## EXERCISE
The answer should be one number: how many lines in the records below contain the word "dengan".

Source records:
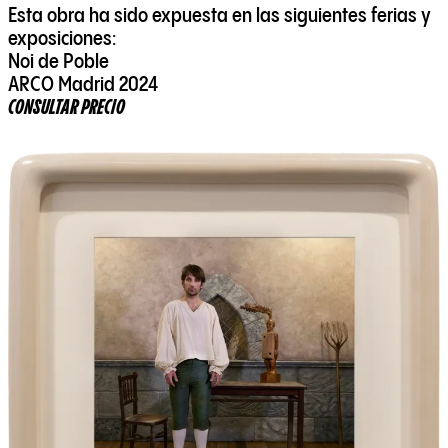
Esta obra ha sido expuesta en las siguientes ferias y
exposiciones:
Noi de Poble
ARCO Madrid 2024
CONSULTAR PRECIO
* * *
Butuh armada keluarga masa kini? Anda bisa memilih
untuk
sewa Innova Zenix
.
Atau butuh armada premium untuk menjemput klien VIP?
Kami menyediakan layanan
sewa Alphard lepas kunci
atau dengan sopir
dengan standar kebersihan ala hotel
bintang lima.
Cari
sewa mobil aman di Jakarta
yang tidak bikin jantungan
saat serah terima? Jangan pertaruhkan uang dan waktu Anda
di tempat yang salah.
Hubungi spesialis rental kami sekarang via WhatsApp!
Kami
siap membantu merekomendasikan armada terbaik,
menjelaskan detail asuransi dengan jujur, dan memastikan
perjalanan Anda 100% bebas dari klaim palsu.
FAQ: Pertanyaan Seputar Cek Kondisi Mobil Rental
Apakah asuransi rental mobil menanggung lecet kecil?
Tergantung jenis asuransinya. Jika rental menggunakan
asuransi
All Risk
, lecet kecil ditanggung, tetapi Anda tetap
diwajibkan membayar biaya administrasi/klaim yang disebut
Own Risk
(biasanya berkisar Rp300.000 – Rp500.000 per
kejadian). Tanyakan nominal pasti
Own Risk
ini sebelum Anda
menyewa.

## TASK ANSWER
3